The waterside workers at Port Kembla objected to loading war equipment and material for Japan in contravention of decisions of the League of Nations which were supported by a representative of this Government; but the Government was not prepared to support the workers. "We hear a great deal from time to time about the danger of engaging in an armaments race, but not one honorable member on the Government side of the House has made any protest in the course of this discussion against the exorbitant profits which certain wealthy financial interests in this country are making, , and will make, through the manufacture of munitions. The Broken Hill Proprietary Company Limited, which is really one of the masters of this Government, dictated the policy that the Government should adopt in respect of the waterside workers at Port Kembla.

Let us try to ascertain how sincere Imperialists are in their, expressed desire that the democracies should defend their liberties. It is true that much has been said on this subject, but I remind the British Imperialists, and particularly the Imperialists in this country, and also its workers, that although a great deal is said about defending democratic institutions against the encroachment of fascism in Europe, these same institutions are in grave danger from the operations of Fascists in this country. I view with abhorrence the activities of Fascists against working-class organizations in other parts of the world, and I am not blind to the fact that the Fascists are marching forward in Australia. We should be careful to ensure that their activities do not become more dangerous than they now are to our institutions. We have sufficient repressive legislation upon our statute-book to enable the Government to suppress every form of workingclass Activity in this country if it cared to do so; but the Government allows these statutes to remain inoperative until some occasion arises to apply them against the workers in circumstances which in its opinion require action. If the Government were true to the democratic principles which certain of its members and supporters enunciate, it would take immediate steps to repeal those sections of the Crimes Act which deal with political offences. It would also repeal the Transport Workers Act, which, in its present form, applies to the workers of Australia the objectionable licensing system which is to-day in common use in Fascist countries. So while we talk about the need to combat fascism abroad we should keep in mind the need to combat it in this country.

Reverting for a moment to the Chinese situation, I remind honorable members that although Dr. Wellington Koo, the Chinese representative at the League of Nations, pleaded with member nations of the League to place an embargo on the supply of arms, oil and finance to Japan, the League, although it had already de.clared Japan to be an aggressor nation, declined to take any definite action. This was after it had been decided that economic sanctions should be enforced against Japan. China has not had a fair deal from the member nations of the League of Nations which, apparently, are prepared to act only in such a way as will preserve their own interests. I do not say that this attitude is restricted to Great Britain. It is common of all imperialistic nations.

On this subject I direct attention to the following official statement of the case which sets out the matters in respect of which Great Britain was concerned: -

It was arranged that a frank discussion should take place between the Foreign Minister and the Ambassador on the causes of friction between the two countries. The chief of these were the following: - The ban on navigation up the River Yangtse; interference with the Whangpoo Conservancy Boaro an organization vital to the port of Shanghai; interference with the British shipping at Tsingtao; restriction of access to portions of the International Settlement in Shanghai; restriction on the return of British residents to Nanking; -restrictions on the re-opening of foreign-owned factories in occupied areas; and the seizure by the Japanese army of certain British-financed railways.

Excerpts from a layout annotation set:
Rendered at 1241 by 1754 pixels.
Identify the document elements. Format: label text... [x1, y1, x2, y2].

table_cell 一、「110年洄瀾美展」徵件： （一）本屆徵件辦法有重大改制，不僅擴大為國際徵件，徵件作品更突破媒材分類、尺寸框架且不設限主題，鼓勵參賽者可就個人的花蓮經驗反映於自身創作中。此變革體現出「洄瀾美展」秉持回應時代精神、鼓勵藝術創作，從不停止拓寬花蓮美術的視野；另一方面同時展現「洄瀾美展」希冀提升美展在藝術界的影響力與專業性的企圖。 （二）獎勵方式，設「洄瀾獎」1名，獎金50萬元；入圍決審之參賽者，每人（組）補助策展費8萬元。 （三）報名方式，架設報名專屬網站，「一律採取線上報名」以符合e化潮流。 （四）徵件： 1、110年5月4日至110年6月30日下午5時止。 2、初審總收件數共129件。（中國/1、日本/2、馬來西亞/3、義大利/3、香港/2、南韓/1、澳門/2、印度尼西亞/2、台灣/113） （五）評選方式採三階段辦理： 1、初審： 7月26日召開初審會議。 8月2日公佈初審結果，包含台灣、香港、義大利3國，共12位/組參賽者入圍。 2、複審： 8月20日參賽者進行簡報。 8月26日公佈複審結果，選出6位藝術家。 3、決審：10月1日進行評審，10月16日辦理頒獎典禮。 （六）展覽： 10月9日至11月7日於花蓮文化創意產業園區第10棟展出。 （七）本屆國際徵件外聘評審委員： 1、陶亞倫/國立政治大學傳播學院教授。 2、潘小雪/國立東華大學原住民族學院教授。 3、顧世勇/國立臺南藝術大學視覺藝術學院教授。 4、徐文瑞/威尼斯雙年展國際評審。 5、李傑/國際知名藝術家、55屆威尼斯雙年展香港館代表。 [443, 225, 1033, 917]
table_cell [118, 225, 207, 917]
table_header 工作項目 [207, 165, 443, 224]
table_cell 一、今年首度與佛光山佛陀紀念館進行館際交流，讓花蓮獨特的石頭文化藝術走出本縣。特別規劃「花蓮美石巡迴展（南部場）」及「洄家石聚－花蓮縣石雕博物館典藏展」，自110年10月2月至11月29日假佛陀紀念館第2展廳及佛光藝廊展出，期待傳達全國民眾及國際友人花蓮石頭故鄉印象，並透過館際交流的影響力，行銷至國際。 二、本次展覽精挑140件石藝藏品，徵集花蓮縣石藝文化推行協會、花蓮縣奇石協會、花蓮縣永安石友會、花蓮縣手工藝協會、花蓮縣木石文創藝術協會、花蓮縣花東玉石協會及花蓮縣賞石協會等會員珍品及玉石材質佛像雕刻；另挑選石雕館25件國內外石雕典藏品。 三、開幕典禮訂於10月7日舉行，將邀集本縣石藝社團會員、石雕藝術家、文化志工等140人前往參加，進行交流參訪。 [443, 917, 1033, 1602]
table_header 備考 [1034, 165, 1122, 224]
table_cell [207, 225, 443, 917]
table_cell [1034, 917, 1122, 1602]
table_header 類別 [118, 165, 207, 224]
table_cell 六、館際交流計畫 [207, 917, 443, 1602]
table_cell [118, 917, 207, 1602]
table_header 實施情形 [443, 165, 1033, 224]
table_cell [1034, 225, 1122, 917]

Objective:
Carry on the parliamentary speech about Port Kembla and the League of Nations from the point where it stops. The items were taken from a separate source.

Result of this task:
It appears, therefore, that so long as the Japanese Government was prepared to respect British interests in relation to the matters mentioned, the friction between Great Britain and Japan would not be serious. Britain, apparently, was quite prepared to overlook the serious plight of the unfortunate Chinese people. The agreement finally reached on the subjects to which I have referred is set out in the same official publication in the following words : -

On the 2nd May, following lengthy negotiations, an agreement was reached between the United Kingdom Government and the Japanese Government for regulation of customs matters in areas occupied by the Japanese forces in China. The communique stated that all revenues collected by the customs at each port within the areas under Japanese occupation were to be deposited with the Yokohama Specie Bank. From revenues thus deposited foreign loan quotas would be remitted to the Inspector-General of Customs in order to meet in full the servicing of the foreign loans and indemnities secured on the Customs revenue. Foreign loan quotas for each port would be determined monthly in proportion to the share of that port in the total gross collections for all ports during the preceding month. Arrangements were made for the payment to the Japanese Government of the Japanese portion of the Boxer indemnity, and for the transfer to the Yokohama Specie Bank of the balance of the Customs account with the Hongkong and Shanghai Bank iti ports under Japanese occupation.

The Chinese Government sent a Note to the United Kingdom' Government declaring that China was in no way bound by the arrangement and reserved full freedom of action.

This shows conclusively that the Chinese greatly resented the attitude of at least one member nation of the League of Nations which, though prepared to join in a declaration that Japan was an aggressor nation, was also prepared to make an agreement with Japan to the detriment of China. So much for the reliance that can be placed upon verbal expressions of concern for the democracies, and for democratic institutions. I hope that the workers of Australia will not be misled by the speeches of the recently-found champions of democracy who support this Government. I recognize, of course, that democratic liberties must be protected, but they are in just as great danger from Fascists inside this country, and from some of the so-called champions of democracy opposite, as they are from those who openly declare themselves to be the enemies of democracy.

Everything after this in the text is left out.